_TASK PROMPT_. Return exactly the lines of the records below, starting at the line that contains "ring pip: (340, 1080)" and ending at the line that contains "index mcp: (1108, 1055)", with both of those lines kept.

_INFORMATION SHOWN_.
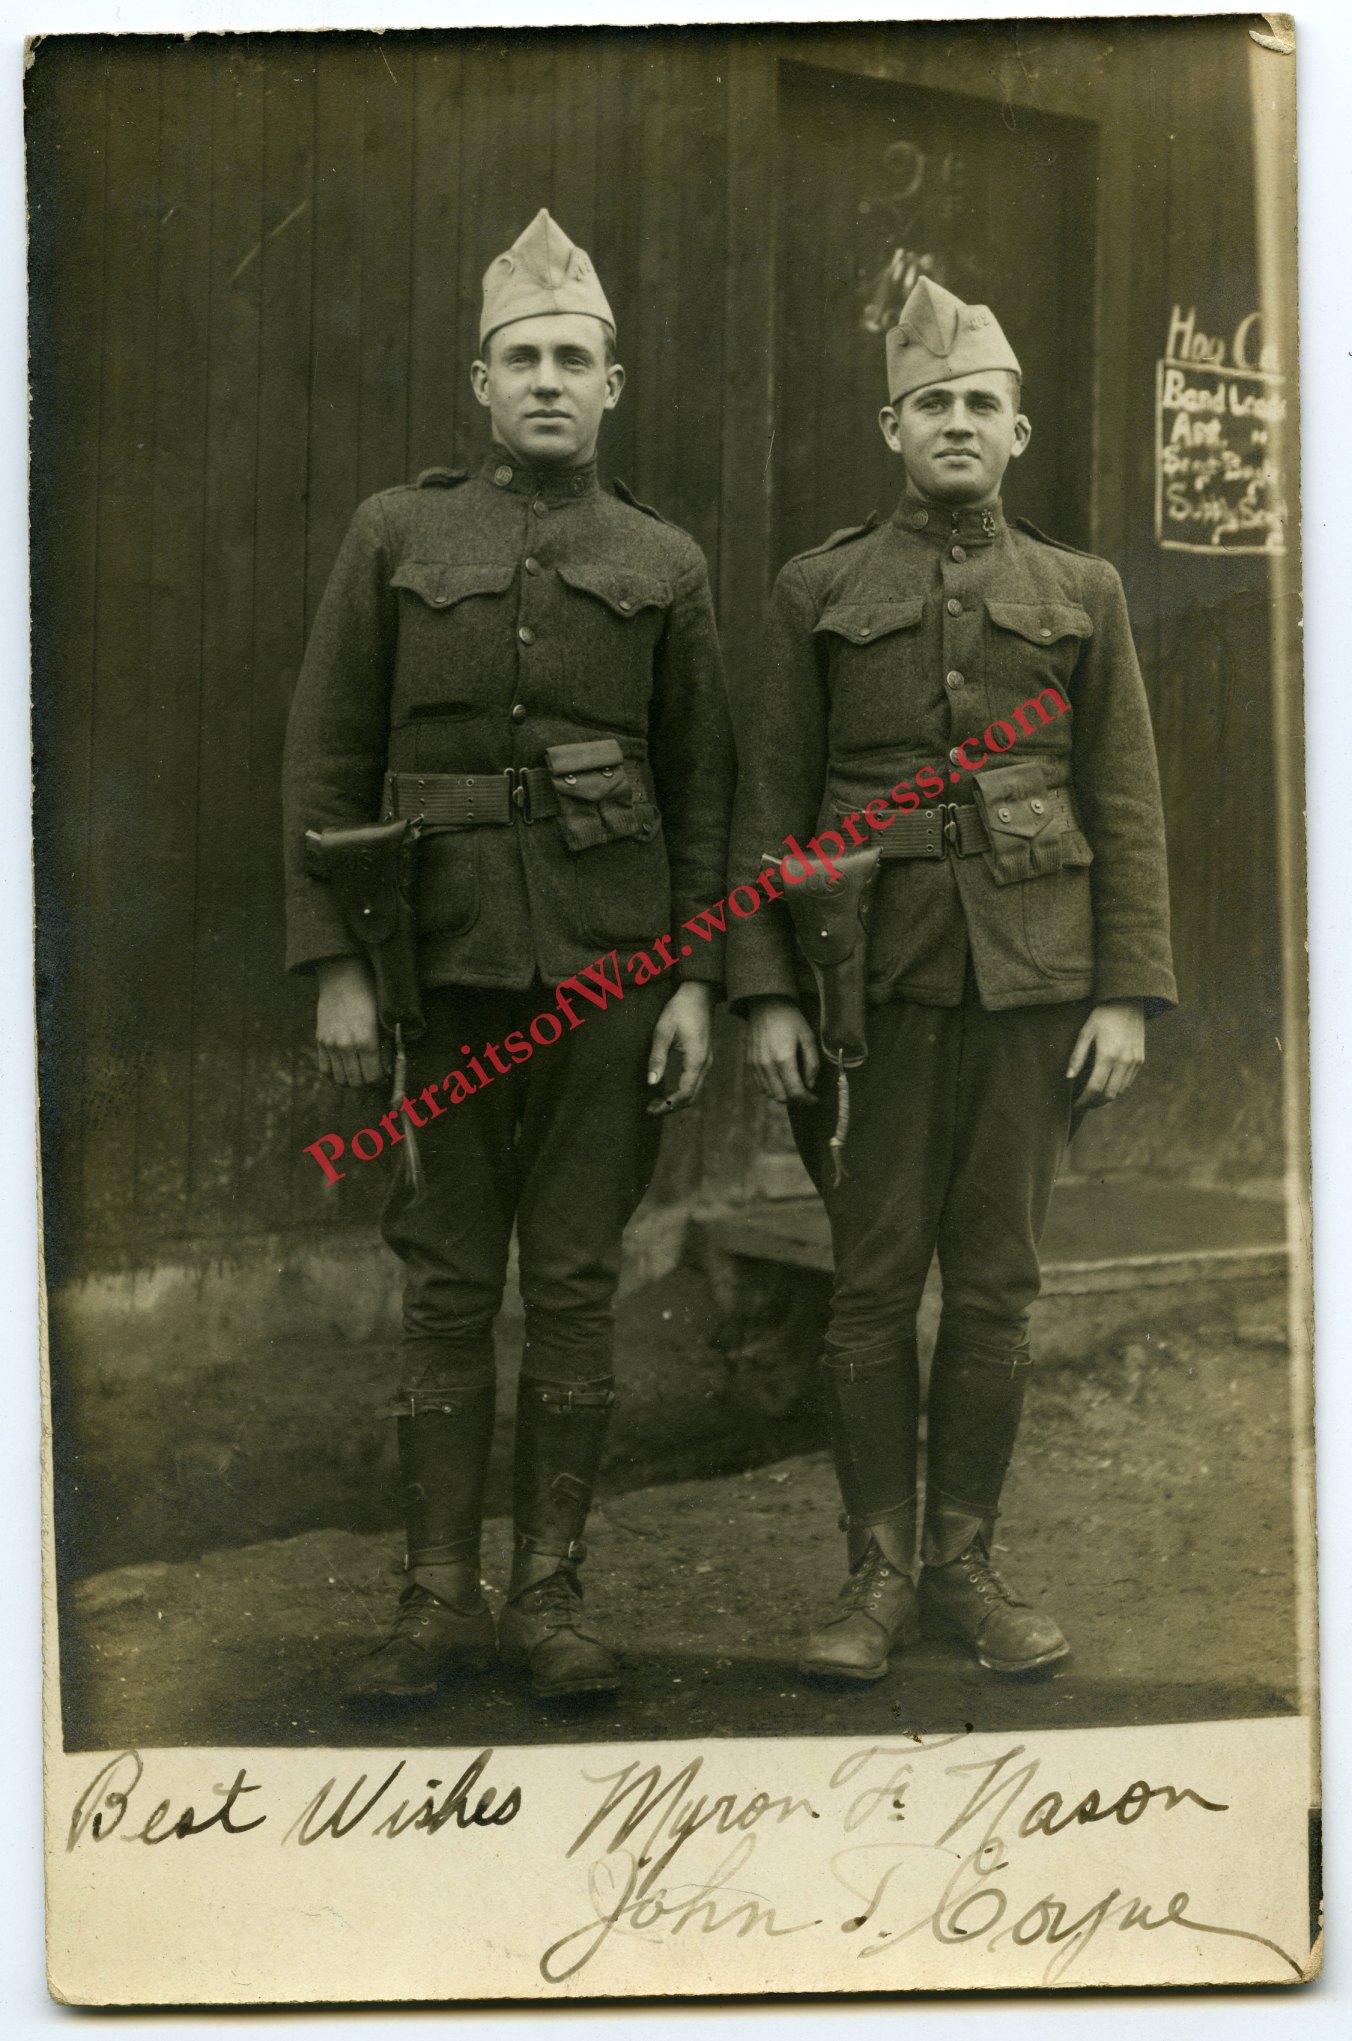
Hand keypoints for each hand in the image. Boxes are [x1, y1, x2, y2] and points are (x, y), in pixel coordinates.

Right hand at [315, 955, 387, 1087]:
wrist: (343, 978)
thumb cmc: (369, 997)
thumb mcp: (382, 1021)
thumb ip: (385, 1048)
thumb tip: (387, 1072)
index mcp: (366, 1040)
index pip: (373, 1078)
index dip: (380, 1083)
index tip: (384, 1079)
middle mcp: (346, 1045)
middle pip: (356, 1083)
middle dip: (367, 1085)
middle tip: (373, 1079)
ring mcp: (330, 1044)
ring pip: (340, 1080)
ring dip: (351, 1082)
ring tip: (360, 1074)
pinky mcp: (320, 1041)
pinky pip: (325, 1070)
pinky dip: (335, 1075)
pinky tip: (345, 1069)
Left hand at [646, 981, 714, 1113]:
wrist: (699, 992)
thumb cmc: (680, 1009)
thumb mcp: (663, 1031)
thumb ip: (657, 1058)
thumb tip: (651, 1083)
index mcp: (696, 1059)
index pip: (684, 1093)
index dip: (668, 1105)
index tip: (650, 1109)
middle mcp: (705, 1063)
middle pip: (691, 1097)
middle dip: (671, 1107)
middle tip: (650, 1109)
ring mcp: (707, 1061)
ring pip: (695, 1091)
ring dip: (677, 1100)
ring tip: (656, 1101)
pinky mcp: (704, 1057)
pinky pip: (695, 1082)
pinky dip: (682, 1091)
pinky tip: (668, 1089)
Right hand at [747, 995, 819, 1103]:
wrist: (766, 1005)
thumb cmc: (790, 1020)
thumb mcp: (808, 1038)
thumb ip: (812, 1064)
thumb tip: (810, 1084)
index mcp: (784, 1060)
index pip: (795, 1092)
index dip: (807, 1099)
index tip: (814, 1099)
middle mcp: (767, 1066)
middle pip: (781, 1097)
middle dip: (795, 1098)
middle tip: (804, 1091)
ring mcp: (755, 1065)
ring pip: (769, 1093)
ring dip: (782, 1094)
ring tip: (792, 1085)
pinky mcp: (749, 1063)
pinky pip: (759, 1085)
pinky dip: (771, 1088)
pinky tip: (779, 1080)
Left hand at [1067, 998, 1145, 1109]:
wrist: (1129, 1001)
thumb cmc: (1103, 1014)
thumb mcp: (1086, 1032)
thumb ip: (1077, 1056)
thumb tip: (1068, 1077)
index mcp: (1108, 1055)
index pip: (1095, 1087)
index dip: (1084, 1100)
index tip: (1075, 1104)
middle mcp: (1124, 1061)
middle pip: (1109, 1094)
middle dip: (1095, 1103)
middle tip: (1083, 1104)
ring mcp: (1134, 1061)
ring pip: (1121, 1090)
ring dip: (1106, 1098)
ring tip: (1093, 1097)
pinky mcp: (1140, 1059)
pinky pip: (1129, 1082)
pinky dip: (1117, 1088)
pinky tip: (1107, 1086)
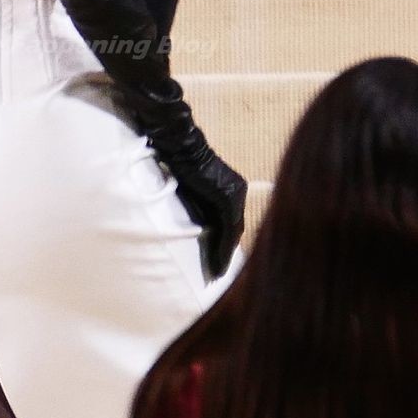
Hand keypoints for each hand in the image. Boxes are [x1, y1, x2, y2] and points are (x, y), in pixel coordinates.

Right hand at [167, 141, 247, 280]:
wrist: (179, 146)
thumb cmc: (179, 161)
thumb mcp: (190, 186)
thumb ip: (198, 203)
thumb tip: (198, 224)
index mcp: (231, 187)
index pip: (231, 220)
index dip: (226, 241)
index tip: (219, 258)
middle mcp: (238, 190)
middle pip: (235, 227)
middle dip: (228, 250)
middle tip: (219, 271)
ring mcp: (235, 194)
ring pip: (233, 231)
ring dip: (226, 253)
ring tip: (218, 272)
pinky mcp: (227, 198)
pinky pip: (227, 229)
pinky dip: (223, 247)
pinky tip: (219, 261)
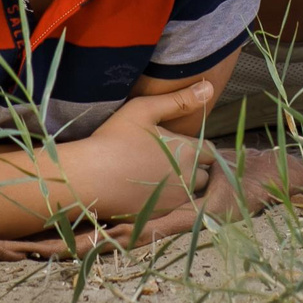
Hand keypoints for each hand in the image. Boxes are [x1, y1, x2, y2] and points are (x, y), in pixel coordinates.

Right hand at [75, 83, 216, 218]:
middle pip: (204, 175)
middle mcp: (187, 178)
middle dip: (194, 168)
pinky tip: (146, 189)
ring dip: (182, 185)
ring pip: (190, 193)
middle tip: (171, 159)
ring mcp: (174, 200)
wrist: (91, 177)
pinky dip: (165, 200)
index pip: (211, 152)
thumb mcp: (145, 109)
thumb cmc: (116, 137)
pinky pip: (172, 208)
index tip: (182, 145)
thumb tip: (209, 87)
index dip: (199, 148)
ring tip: (159, 175)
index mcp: (187, 151)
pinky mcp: (160, 216)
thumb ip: (179, 100)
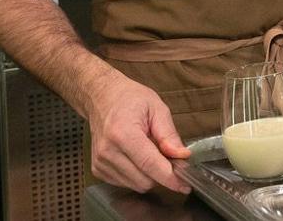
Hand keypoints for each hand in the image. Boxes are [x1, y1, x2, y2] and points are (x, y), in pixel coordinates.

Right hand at [86, 69, 191, 193]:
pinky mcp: (98, 170)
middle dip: (161, 173)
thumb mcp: (156, 108)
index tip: (185, 185)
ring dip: (149, 175)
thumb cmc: (129, 99)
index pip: (149, 164)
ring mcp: (100, 162)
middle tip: (167, 156)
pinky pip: (125, 183)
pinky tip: (136, 157)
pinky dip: (137, 175)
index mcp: (123, 133)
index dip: (170, 178)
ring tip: (148, 151)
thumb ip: (169, 134)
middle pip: (144, 180)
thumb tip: (182, 155)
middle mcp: (108, 151)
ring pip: (136, 185)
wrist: (101, 98)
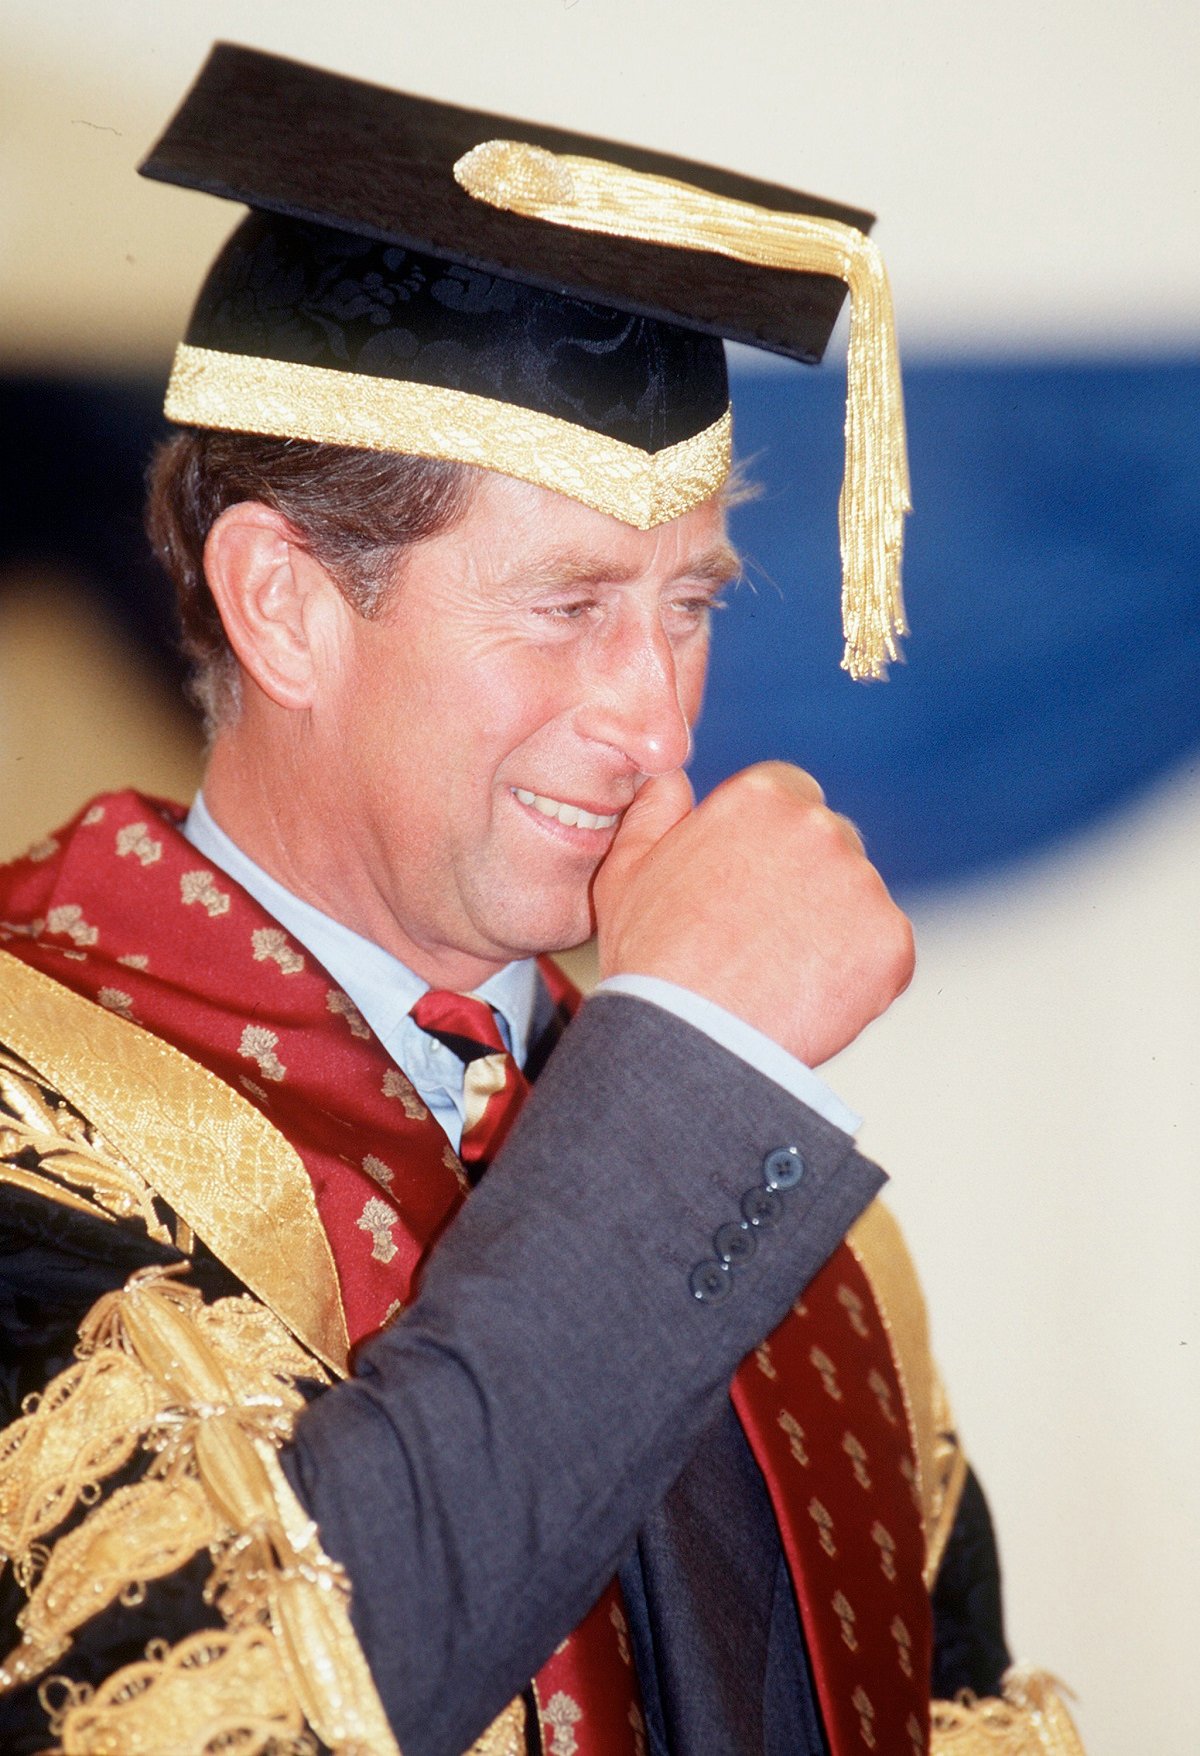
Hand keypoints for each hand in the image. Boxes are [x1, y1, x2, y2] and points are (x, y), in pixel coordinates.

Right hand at [592, 762, 913, 1065]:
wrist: (689, 1041)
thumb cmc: (652, 960)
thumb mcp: (626, 870)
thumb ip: (655, 811)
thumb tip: (671, 781)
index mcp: (761, 796)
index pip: (791, 794)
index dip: (770, 840)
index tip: (752, 881)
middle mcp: (820, 828)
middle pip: (831, 842)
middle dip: (808, 880)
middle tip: (764, 934)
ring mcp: (862, 885)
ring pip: (857, 898)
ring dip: (833, 926)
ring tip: (781, 972)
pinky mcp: (891, 941)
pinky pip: (881, 951)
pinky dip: (857, 975)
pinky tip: (808, 996)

_SOLVED EXERCISE_.
ring pip: (340, 1080)
ring dip: (351, 1082)
ring tip: (360, 1074)
pinky mcp: (320, 1041)
pinky pip: (325, 1070)
pinky dip: (335, 1075)
pinky tip: (345, 1069)
Left hand at [646, 981, 714, 1113]:
wrist: (699, 992)
thumb cmc: (680, 1009)
thumb mcp: (663, 1031)
thumb ip: (657, 1058)
thumb tip: (651, 1083)
index mcp: (696, 1059)
index pip: (684, 1093)
index dip: (668, 1105)
index tip: (650, 1109)
middle mcp: (705, 1063)
middle pip: (691, 1097)
middle dip: (671, 1107)
middle tip: (650, 1109)
ring mcp: (707, 1061)
ring pip: (695, 1091)
ring dip: (677, 1100)
ring tip: (656, 1101)
pinky mcp: (704, 1057)
pinky pip: (695, 1082)
pinky dip: (682, 1091)
pinky tip: (668, 1089)
Right hand at [747, 995, 819, 1103]:
wrist: (766, 1005)
thumb cmc: (790, 1020)
thumb mcp: (808, 1038)
thumb ip: (812, 1064)
thumb tip: (810, 1084)
index mcp: (784, 1060)
index pip: (795, 1092)
index dip: (807, 1099)
index tip: (814, 1099)
middle mcp: (767, 1066)
middle pip: (781, 1097)
middle dip: (795, 1098)
middle tip: (804, 1091)
ring mcp: (755, 1065)
ring pip: (769, 1093)
ring dip: (782, 1094)
ring tip: (792, 1085)
pinky mcp: (749, 1063)
pinky pip: (759, 1085)
pinky dip: (771, 1088)
pinky tip: (779, 1080)
Left hand at [1067, 998, 1145, 1109]:
wrist: (1129, 1001)
thumb cmc: (1103, 1014)
thumb mcp: (1086, 1032)
thumb ip: (1077, 1056)
thumb tip: (1068, 1077)
index mcp: (1108, 1055)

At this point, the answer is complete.